# [Document text]
►
This disposition of the question is concurred in by the life tenants. Exceptions were filed on this point by the trustees of the decedent’s estate. The trustees do not question the justice of this rule in the ordinary case; but they say that because of the language of this particular will income is not to share in the result of any salvage. The life tenants from the same language argue to the contrary. Neither side, in our opinion, gets any aid from the particular language of the will, which is that the trustees shall “pay over the net rents, issues, interest, income, dividends and revenues thereof” to the life tenants. This is the ordinary verbiage of testators, and we are unable *7to see how it can affect the application of the general law on the subject. In effect it means “income”. We also question the standing of the trustees to file exceptions on this point. They are stakeholders only and are no more interested in distribution to principal than to income.
◄
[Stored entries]
►
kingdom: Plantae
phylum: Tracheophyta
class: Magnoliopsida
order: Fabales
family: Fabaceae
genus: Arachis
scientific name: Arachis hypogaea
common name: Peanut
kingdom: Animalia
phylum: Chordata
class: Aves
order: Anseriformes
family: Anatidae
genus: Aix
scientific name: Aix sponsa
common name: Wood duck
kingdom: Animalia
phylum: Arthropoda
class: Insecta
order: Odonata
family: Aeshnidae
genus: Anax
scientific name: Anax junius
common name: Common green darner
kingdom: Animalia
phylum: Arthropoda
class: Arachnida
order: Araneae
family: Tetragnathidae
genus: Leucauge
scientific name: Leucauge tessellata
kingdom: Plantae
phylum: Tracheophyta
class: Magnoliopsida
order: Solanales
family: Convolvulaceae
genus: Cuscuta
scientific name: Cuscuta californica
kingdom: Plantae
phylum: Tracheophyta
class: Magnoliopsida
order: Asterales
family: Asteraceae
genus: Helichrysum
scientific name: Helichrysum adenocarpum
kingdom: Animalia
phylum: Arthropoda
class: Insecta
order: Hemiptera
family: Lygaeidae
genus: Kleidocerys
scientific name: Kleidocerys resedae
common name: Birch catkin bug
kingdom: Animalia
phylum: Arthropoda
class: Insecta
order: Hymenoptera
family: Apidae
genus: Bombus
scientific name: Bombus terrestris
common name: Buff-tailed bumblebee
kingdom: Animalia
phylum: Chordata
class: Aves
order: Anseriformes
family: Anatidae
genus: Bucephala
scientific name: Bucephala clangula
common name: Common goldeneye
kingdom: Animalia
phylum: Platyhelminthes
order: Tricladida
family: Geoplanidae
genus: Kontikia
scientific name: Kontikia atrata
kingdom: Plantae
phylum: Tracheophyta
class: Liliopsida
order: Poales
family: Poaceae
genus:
◄
# [What this task involves]
Copy the court passage word for word, in full. Rely on the court passage alone.

# [Output of the exercise]
This disposition of the question is concurred in by the life tenants. Exceptions were filed on this point by the trustees of the decedent’s estate. The trustees do not question the justice of this rule in the ordinary case; but they say that because of the language of this particular will income is not to share in the result of any salvage. The life tenants from the same language argue to the contrary. Neither side, in our opinion, gets any aid from the particular language of the will, which is that the trustees shall “pay over the net rents, issues, interest, income, dividends and revenues thereof” to the life tenants. This is the ordinary verbiage of testators, and we are unable *7to see how it can affect the application of the general law on the subject. In effect it means “income”. We also question the standing of the trustees to file exceptions on this point. They are stakeholders only and are no more interested in distribution to principal than to income.